I don’t know if Minister Nkosazana Dlamini-Zuma is in fact involved, but you open the door to regulations being used for corrupt purposes. When you say the minister can do X if it’s in the public interest, that’s a very open-ended type of enabling power. That is exactly what the Disaster Management Act gives the minister of co-operative governance and traditional affairs, which is Minister Dlamini-Zuma. She has been given that power by law to essentially shoot from the hip.

That is what the Disaster Management Act empowers her to do, and that does empower her to use that for corrupt ends. The rule of law thing to do, as it were, would be to amend the Disaster Management Act and actually put in limits on on how this power can be exercised.

You need the law and the rule of law to put real limits on government to say, ‘if the private sector is able to enforce its own social distancing and hygienic requirements, then it should be allowed to do that’. I think we are able to do that in South Africa and we should be allowed to do that. The government is not a parent. It is a servant, according to our theory of democracy, at least.

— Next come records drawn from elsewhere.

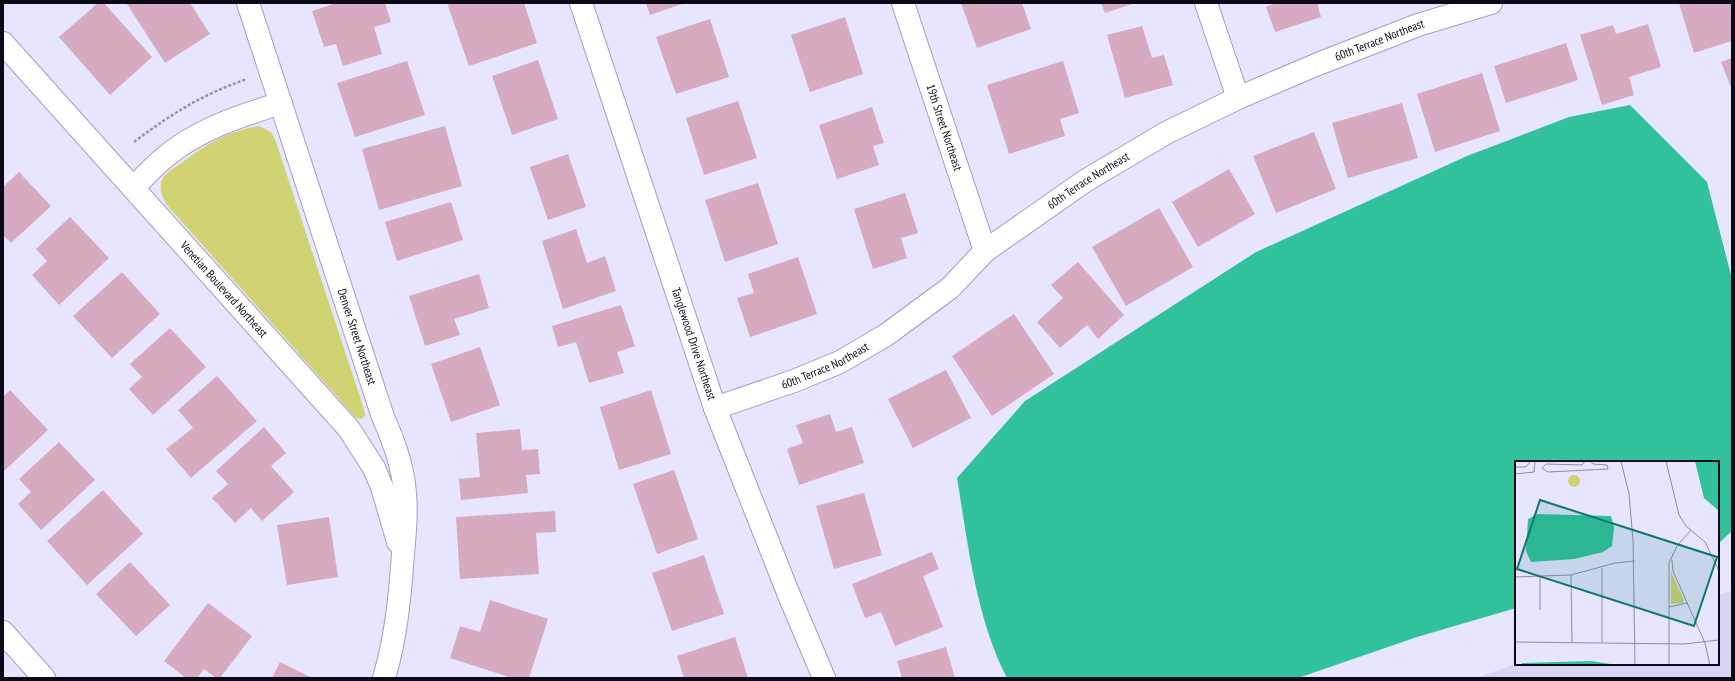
<svg xmlns="http://www.w3.org/2000/svg" width="1735" height="681" viewBox="0 0 1735 681" font-family="'PT Sans Narrow',sans-serif">
<style>
.built{fill:#d8d6f4}
.green{fill:#d1d372}
.water{fill:#31c29b}
.building{fill:#d7abbf}
.lines{fill:none;stroke-linecap:round;stroke-linejoin:round}
.minor-casing{stroke:#a19dc5;stroke-width:24}
.path{stroke:#9391a6;stroke-width:2.5;stroke-dasharray:3 2;stroke-linecap:butt}
.minor{stroke:#fff;stroke-width:22}
.labels{text-anchor:middle;stroke-width:3;stroke-linejoin:round;paint-order:stroke}
.street-label{font-size:12px;fill:#0c0a17;stroke:#fff}
.inset-road{fill:none;stroke:#8f8da2;stroke-width:1}
.view{fill:#0f766e;fill-opacity:0.15;stroke:#0f766e;stroke-width:2}
.inset-edge{fill:none;stroke:#0c0a17;stroke-width:2}
</style>
<rect width="100%" height="100%" fill="#e7e5ff"/>
<polygon class="built" points="1732,591 1732,678 1475,678 1516,664 1718,664 1718,595"/>
<path class="green" d="M259,126L271,132L275,139L363,406L365,415L362,419L356,418L166,204C162,196 158,187 163,178C167,172 174,168 180,164C203,146 230,130 259,126Z"/>
<path class="water" d="M1630,105L1707,182L1732,279V531L1718,544V462H1516V608L1417,637L1298,678H1007C976,618 968,544 957,478L1025,401L1256,252L1467,156L1569,117Z"/>
<g class="building">
<polygon points="98,3 104,3 152,57 110,95 59,37"/>
<polygon points="129,3 190,3 210,34 165,63 127,4"/>
<polygon points="336,3 385,3 391,22 374,27 382,54 343,66 336,44 324,47 312,11"/>
<polygon points="447,3 524,3 537,43 469,66"/>
<polygon points="646,3 685,3 650,15"/>
<polygon points="961,3 1022,3 1031,29 977,48"/>
<polygon points="1101,3 1135,3 1105,13"/>
<polygon points="1276,3 1317,3 1321,17 1275,32 1266,7"/>
<polygon points="1679,3 1732,3 1732,41 1694,53"/>
<polygon points="845,17 863,74 810,92 791,35"/>
<polygon points="710,19 729,77 676,94 656,37"/>
<polygon points="1648,24 1661,67 1629,77 1634,95 1602,105 1580,35 1613,25 1616,34"/>
<polygon points="1142,26 1152,58 1164,55 1173,85 1125,98 1107,35"/>
<polygon points="1566,43 1578,80 1506,103 1494,66"/>
<polygon points="1732,58 1732,90 1721,62"/>
<polygon points="538,60 558,119 512,135 492,76"/>
<polygon points="407,61 425,115 355,137 337,83"/>
<polygon points="1063,61 1079,113 1060,119 1065,136 1009,154 987,85"/>
<polygon points="1482,73 1500,131 1435,152 1417,94"/>
<polygon points="738,101 757,158 704,175 686,118"/>
<polygon points="1402,103 1418,158 1348,178 1332,123"/>
<polygon points="872,107 884,143 873,146 879,165 837,179 819,125"/>
<polygon points="445,126 462,186 379,210 362,149"/>
<polygon points="1314,132 1336,189 1276,213 1253,156"/>
<polygon points="568,154 586,207 548,220 530,167"/>
<polygon points="1229,169 1255,214 1198,247 1172,202"/>
<polygon points="19,172 51,206 11,243 3,235 3,187"/>
<polygon points="758,183 778,244 725,262 705,200"/>
<polygon points="905,193 918,233 901,238 907,258 873,269 854,209"/>
<polygon points="451,202 463,240 397,261 385,222"/>
<polygon points="1159,208 1193,267 1126,306 1092,247"/>
<polygon points="70,217 109,258 59,305 32,275 47,261 36,249"/>
<polygon points="576,229 587,263 605,256 616,291 563,309 542,241"/>
<polygon points="798,257 817,314 750,337 737,298 754,293 748,274"/>
<polygon points="1078,262 1124,315 1098,339 1087,325 1060,348 1037,322 1063,298 1051,285"/>
<polygon points="122,272 160,314 112,358 73,316"/>
<polygon points="479,274 489,308 454,319 460,335 425,346 409,296"/>
<polygon points="621,305 635,346 617,352 624,373 589,383 576,342 558,347 552,326"/>
<polygon points="1014,314 1054,374 992,416 952,356"/>
<polygon points="170,328 206,367 153,415 129,389 142,377 130,364"/>
<polygon points="480,347 500,405 451,422 431,364"/>
<polygon points="946,370 971,418 913,448 888,399"/>
<polygon points="217,376 257,421 191,478 166,449 193,428 178,410"/>
<polygon points="10,390 48,430 3,472 3,397"/>
<polygon points="651,390 671,454 619,470 600,407"/>
<polygon points="830,414 836,432 852,427 864,463 799,485 787,449 803,443 796,425"/>
<polygon points="264,427 286,453 271,466 294,492 262,521 251,508 235,523 212,498 228,484 216,471"/>
<polygon points="520,429 522,450 538,449 540,474 526,475 528,493 461,500 459,479 480,477 476,433"/>
<polygon points="59,442 95,480 41,530 18,504 31,492 19,479"/>
<polygon points="674,470 698,539 657,554 633,484"/>
<polygon points="103,490 143,534 87,585 47,541"/>
<polygon points="864,493 882,555 834,569 816,506"/>
<polygon points="555,511 556,532 536,533 539,574 460,579 456,517"/>
<polygon points="329,517 338,577 287,585 277,525"/>
<polygon points="932,552 939,569 923,576 943,627 895,646 881,612 865,618 852,584"/>
<polygon points="704,555 724,614 672,631 652,573"/>
<polygon points="130,562 170,605 136,636 96,594"/>
<polygon points="490,600 548,619 529,678 512,678 450,658 460,626 480,632"/>
<polygon points="208,603 252,636 220,678 216,678 204,669 197,678 186,678 164,661"/>
<polygon points="735,637 748,678 684,678 677,656"/>
<polygon points="946,647 955,678 902,678 897,661"/>
<polygon points="280,662 312,678 272,678"/>
</g>
<g class="lines">
<g class="minor-casing">
<g id="minor">
<path id="s1" d="M248,3L383,417C394,442 403,466 405,493C407,513 405,534 403,554C400,596 396,638 384,678"/>
<path id="s2" d="M581,3L715,408L789,595L824,678"/>
<path id="s3" d="M903,3L985,251"/>
<polyline points="1206,3 1238,98"/>
<path id="s4" d="M3,43L349,429L374,468L382,487L398,542"/>
<path d="M133,188C143,178 153,167 164,158C198,129 240,116 281,103"/>
<path id="s5" d="M715,408L794,381L840,362L886,335L950,288L985,251L1085,181L1166,133L1238,98L1318,64L1418,25L1491,3"/>
<polyline points="3,632 44,678"/>
</g>
</g>
<path class="path" d="M134,142C171,114 203,94 247,79"/>
<use href="#minor" class="minor"/>
</g>
<g class="labels">
<g class="street-label">
<text dy="4" stroke="none"><textPath href="#s5" startOffset="766">60th Terrace Northeast</textPath></text>
<text dy="4" stroke="none"><textPath href="#s3" startOffset="131">19th Street Northeast</textPath></text>
<text dy="4" stroke="none"><textPath href="#s5" startOffset="442">60th Terrace Northeast</textPath></text>
<text dy="4" stroke="none"><textPath href="#s4" startOffset="331">Venetian Boulevard Northeast</textPath></text>
<text dy="4" stroke="none"><textPath href="#s1" startOffset="351">Denver Street Northeast</textPath></text>
<text dy="4" stroke="none"><textPath href="#s2" startOffset="359">Tanglewood Drive Northeast</textPath></text>
<text dy="4" stroke="none"><textPath href="#s5" startOffset="118">60th Terrace Northeast</textPath></text>
</g>
</g>
<g transform="translate(1515 461)">
<rect width="204" height="204" fill="#e7e5ff"/>
<path d="M53 20a6 6 0 1 1 12 0a6 6 0 1 1-12 0ZM156,111L169,139L168,142L156,143Z" fill="#d1d372"/>
<path d="M180,0H204V50L189,37ZM22,53L96,55L99,66L97,85L88,91L59,98L16,101L11,90L13,58ZM76,200L102,204H7V202Z" fill="#31c29b"/>
<path class="inset-road" d="M70,0L67,4L31,3L27,7L33,11L93,8L92,4L78,3L75,0M106,0L114,33L118,79L120,204M151,0L164,54L171,65L190,81L204,110M0,6H11L16,0M0,13L19,11L20,0M157,99L158,110L190,182L195,204M87,107V181M56,114L57,181M0,116L56,114L100,102L120,100M154,146L172,142M25,149V116M0,181L169,183L204,179M154,204V102L162,85L176,69"/>
<path class="view" d="M25,39L202,96L179,165L2,108Z"/>
<rect width="204" height="204" class="inset-edge"/>
</g>
<rect width="1735" height="681" fill="none" stroke="#0c0a17" stroke-width="8"/>
</svg>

Now, as far as the thinking that went into the beach regulation, I have no idea. I am astounded that I continue to be surprised by the types of things that our government does in its moments of regulation making. Seriously, this was one of them. Because a beach is probably one of the safest places for you to be, during a pandemic where the virus is transmitted from person to person. Beaches tend to be very open. Beaches tend to be quite windy. That is exactly the place where you want to be.

On the alcohol and tobacco ban:

We’re all just waiting in trepidation, I guess, for the renewed ban on tobacco to also come back. Government has said it won’t do that again, but you never take this government at its word. So SAB (South African Breweries) – one of our largest liquor companies in South Africa – has announced that it’s withdrawing something like R2 million in investment from the country, because it simply cannot deal with this anymore.

Then alcohol is allowed and then it’s not – as if alcohol has any noticeable influence on whether you contracted the disease or not. At one point, I think, some of the ministers said that alcohol is prohibited because when people drink, they are gathering with other people. But the regulations already regulate gatherings. Why then go the extra mile and prohibit people from having a beer alone at home?

That is, on the face of it, irrational. But to me, it betrays the obvious agenda that government is approaching the Covid-19 pandemic from, and that is to almost test the limits of how far it can get in socially engineering our society. I think it’s proving to itself that it can go very far, in socially engineering society. To me, it’s a question of liberty. It’s a question of if we allow government to so strictly and terribly regulate this one thing, it simply means that government is going to do it in other respects as well.